Fresh Talk: Don't count on a casino in Daytona Beach

By Pamela Hasterok
© Daytona Beach News-Journal
Monday, December 12, 2005

Can you see it -- the glittering lights, the suave dealers, the big name entertainers -- a casino in Daytona Beach?

Sure you can. In the same way local folks believe in their hearts that we should be able to drive on the beach, they believe in their souls that gambling is coming to our shores.

It isn't.

Even though lawmakers just allowed Broward County's pari-mutuel racetracks to install 6,000 Las Vegas-style slot machines, it isn't. Even though Florida's other dog and horse tracks, including Daytona Beach's, are chomping at the bit for slots of their own, it isn't. And even though a gambling boat leaves from Ponce Inlet two or three times a day, no casino is coming to Daytona Beach.

Here's why. Number one, we don't have American Indians. Florida only allows casinos on reservations. Even there, they can operate just the games the state allows, which are bingo-style slot machines and $2-a-bet poker.

The Daytona Beach Kennel Club can't become a racino, either, like the four Broward tracks that will soon have real slot machines with big payouts like in Las Vegas. Floridians changed the state constitution to allow Broward and Miami-Dade county voters to decide if they wanted full-fledged slot machines. Broward did, Dade didn't. No one has any plans to initiate similar petitions for Volusia County.

The gambling industry even polled residents in places like Tampa, St. Pete and Daytona Beach to see if they would support games like slot machines and video lottery. They didn't.

Finally, Gov. Jeb Bush and legislative leaders hate gambling. Hate it. The only reason they permitted the slot machines in Broward is because the courts said they had to.
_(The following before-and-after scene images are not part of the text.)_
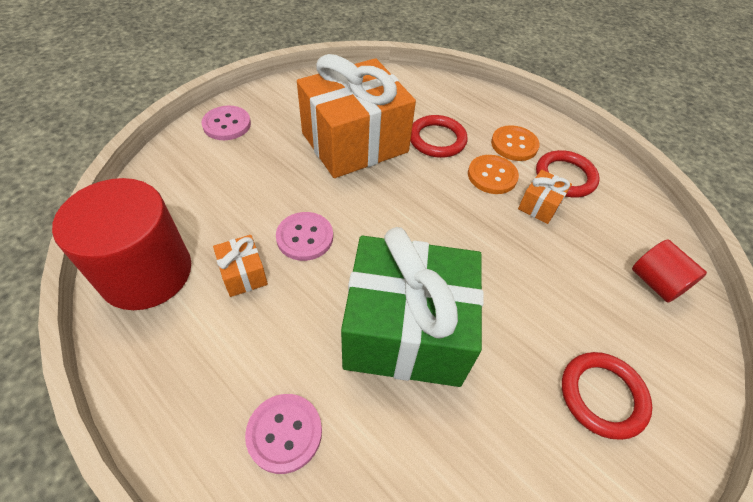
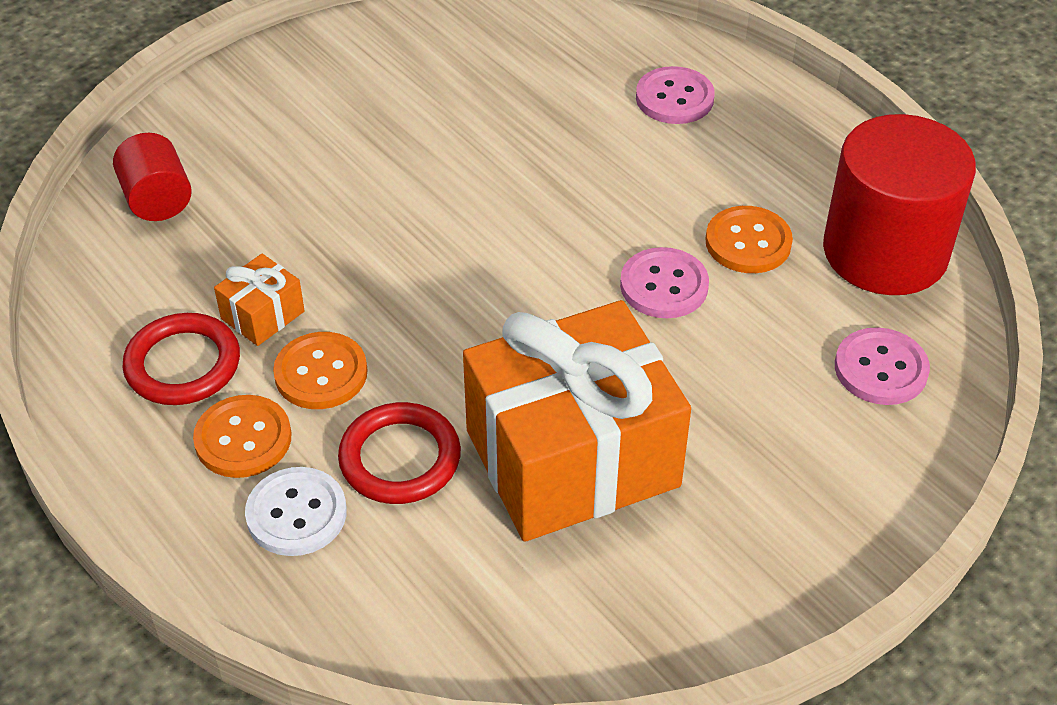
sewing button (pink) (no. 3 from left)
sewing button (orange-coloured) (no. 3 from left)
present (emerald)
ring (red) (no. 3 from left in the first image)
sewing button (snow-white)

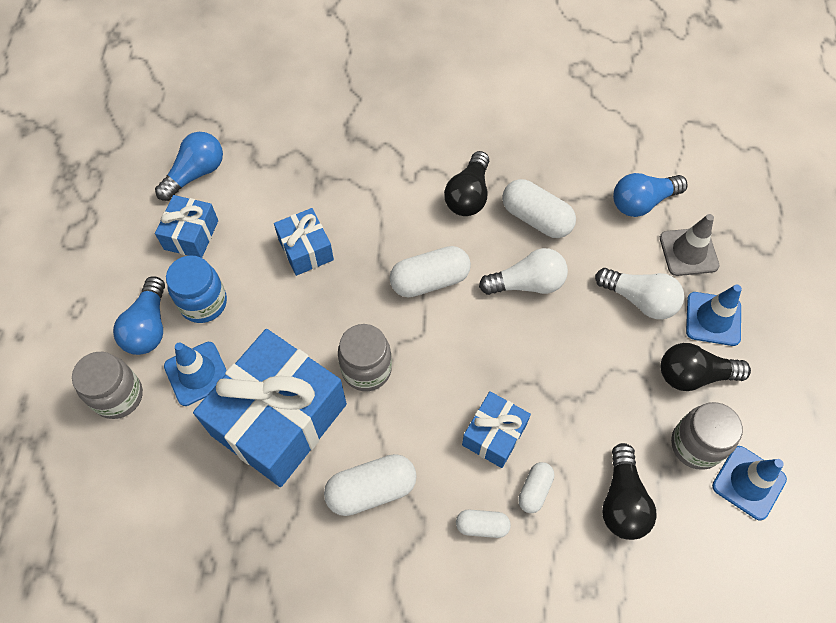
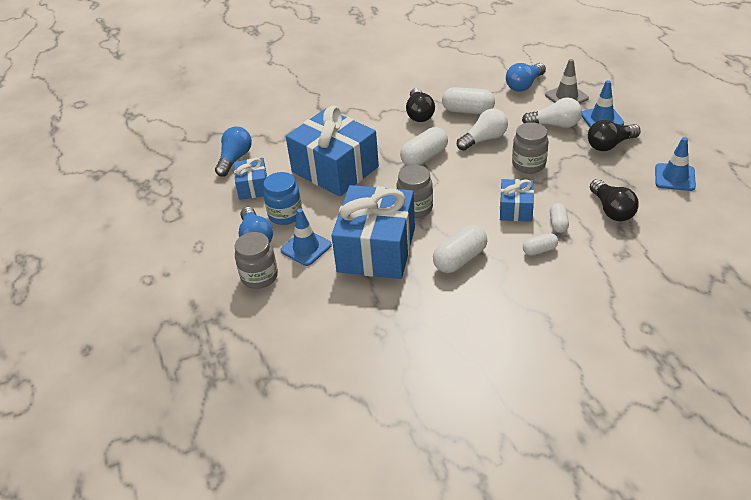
present (cobalt) (no. 2 from left)
jar (grey) (no. 3 from left)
That didn't keep lawmakers from sending up a hue and cry you could hear from Miami to Pensacola during last week's special session. They limited each track to 1,500 machines, a minor number. And they extracted one of the highest tax rates in the country, 50 percent, plus millions in fees for local governments. The tax money will go to public schools.

Florida voters don't much like gambling, either. They voted down constitutional amendments to open the state to Las Vegas-style gambling three times in the 1990s.

Still, the belief persists. Rumors abound. When the old Adams Mark doubled its size, people predicted it was to accommodate tourists flocking to a new casino. When the city approved two new condo hotel towers for the Boardwalk, folks conjectured they would sport Las Vegas-style games.

Maybe they're right. Maybe their ideas will seem prescient in a few years.

The gambling industry is the most persistent lobbying group in the state. Year after year, they ask lawmakers to allow them to expand --video lottery, bigger payouts for racetrack poker, real slot machines and on. Bush and legislative leaders rebuff them, but after next year, they're gone.

So gambling concerns wait. The day will come when the state will need money and won't have it -- money to improve schools and pay for health care, money to build highways and rebuild after hurricanes. Lawmakers won't want to raise taxes. There it will be, easy money just a law away.

It's hard to comprehend how much gambling brings in. The state's 25 horse and dog tracks earned $38 million this year from $2-a-bet poker, double last year's take. Experts predict Broward's 6,000 slot machines will rake in $350-500 million their first year. The state lottery, pedestrian as it is, nets over $1 billion annually.

But imagine paying for the needs of Florida with the quarters of retirees, immigrants and gambling addicts. Can you see it -- Daytona Beach, a city with more than its share of criminals, prostitutes and the poor -- with a casino? That's not a vision, that's a nightmare.